* **What you need to do**
Because the copy must hold no pictures, return the data below with all of its words intact.

* **Dataset excerpt**
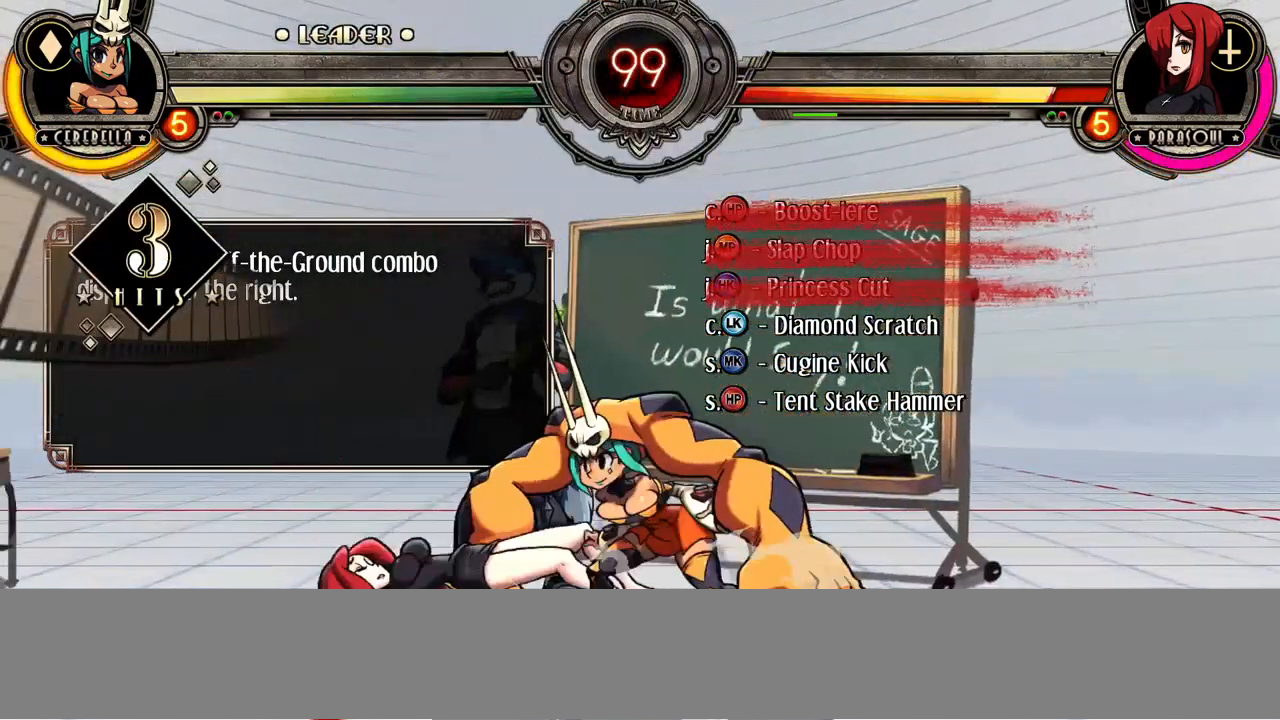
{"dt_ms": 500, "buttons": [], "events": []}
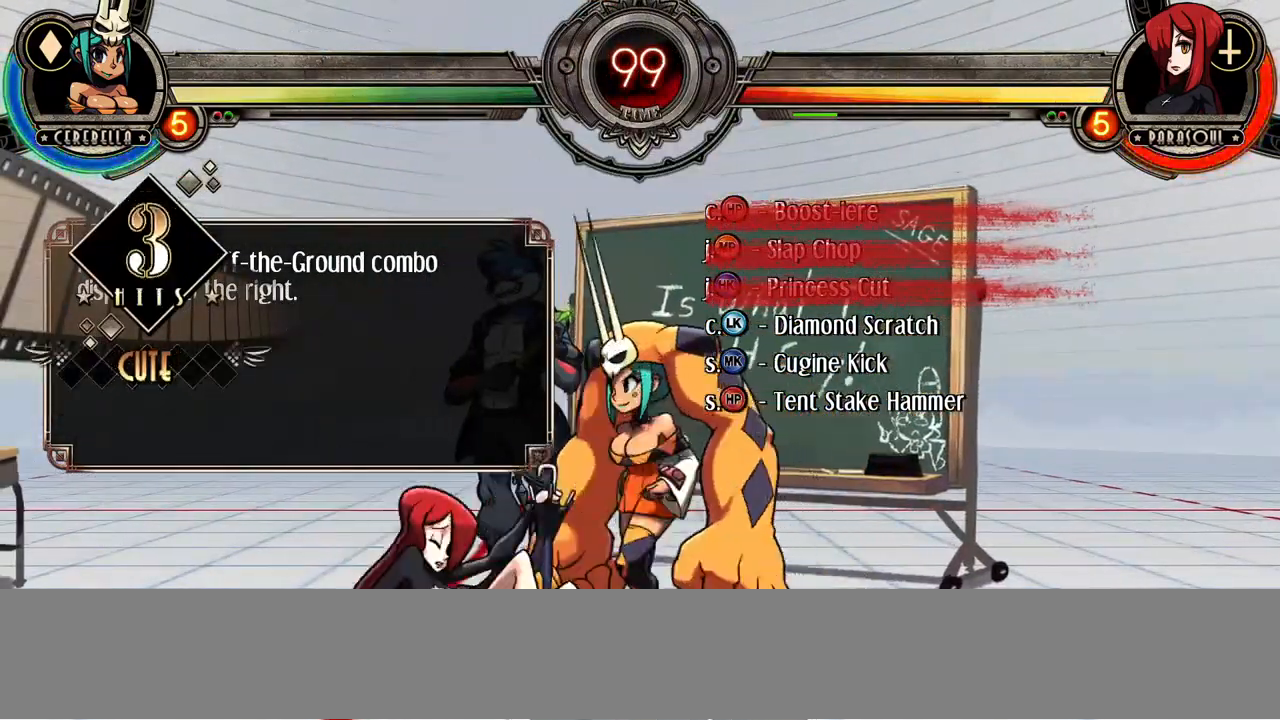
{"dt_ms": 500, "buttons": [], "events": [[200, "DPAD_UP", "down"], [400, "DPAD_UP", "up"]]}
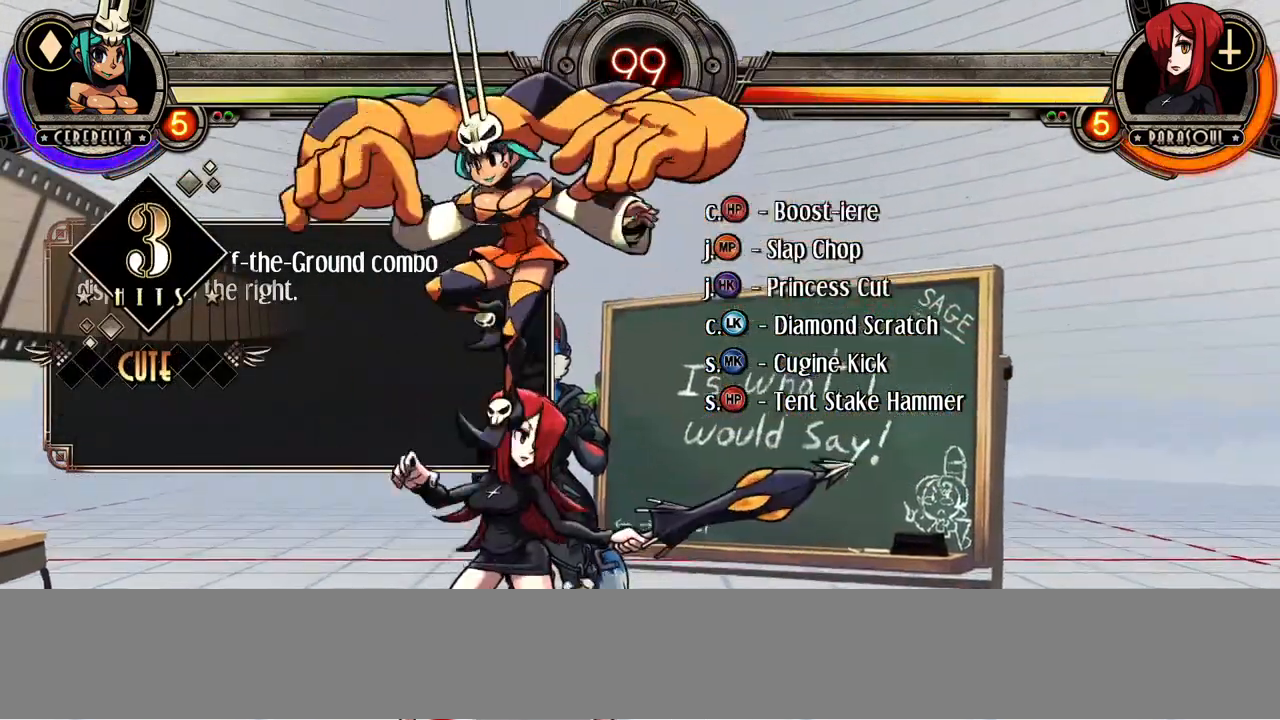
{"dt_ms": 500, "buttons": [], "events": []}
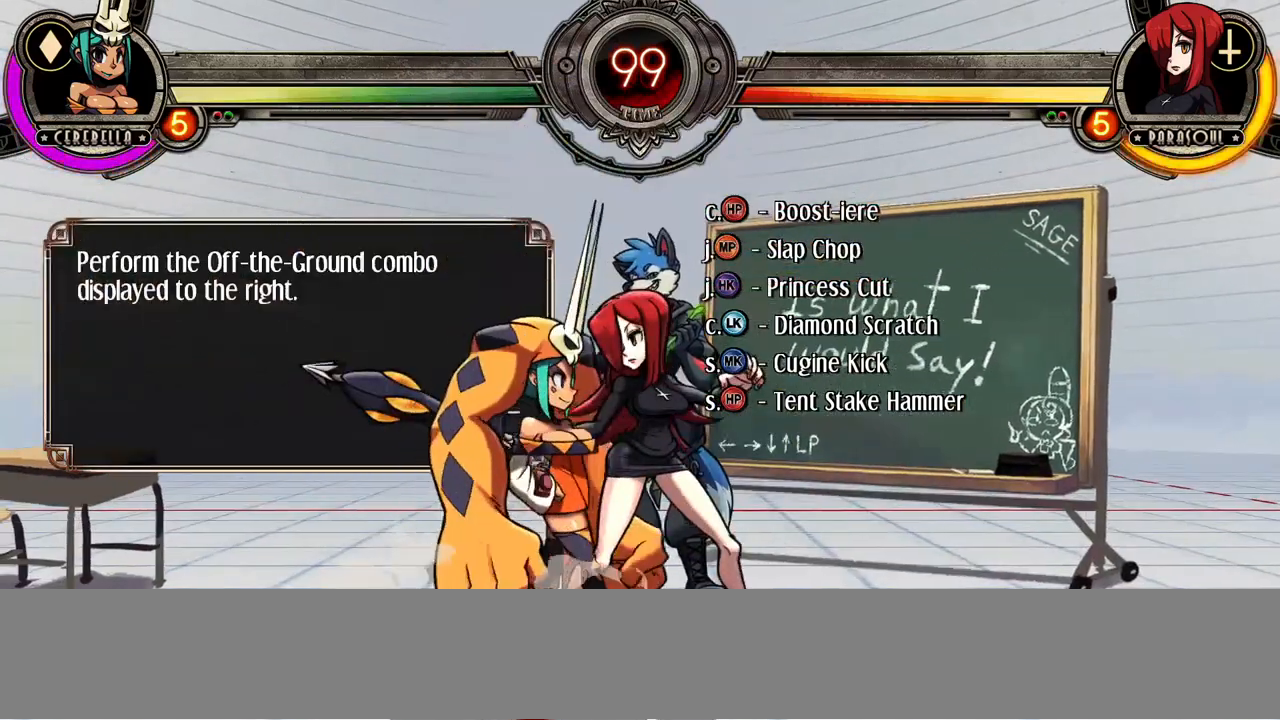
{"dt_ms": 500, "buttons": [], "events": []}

* **Expected answer**
{"dt_ms": 500, "buttons": [], "events": []}
{"dt_ms": 500, "buttons": [], "events": [[200, "DPAD_UP", "down"], [400, "DPAD_UP", "up"]]}
{"dt_ms": 500, "buttons": [], "events": []}
{"dt_ms": 500, "buttons": [], "events": []}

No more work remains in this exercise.